──────── Dataset records ────────

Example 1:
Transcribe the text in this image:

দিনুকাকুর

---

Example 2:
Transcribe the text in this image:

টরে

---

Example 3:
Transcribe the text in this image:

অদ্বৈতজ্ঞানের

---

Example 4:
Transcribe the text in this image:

────────

Brief →
Print every record above exactly as written.

Answer box →
Example 1:
Transcribe the text in this image:

দিনুকাকুর

---

Example 2:
Transcribe the text in this image:

টরে

---

Example 3:
Transcribe the text in this image:

অদ্বৈতজ্ঞানের

---

Example 4:
Transcribe the text in this image:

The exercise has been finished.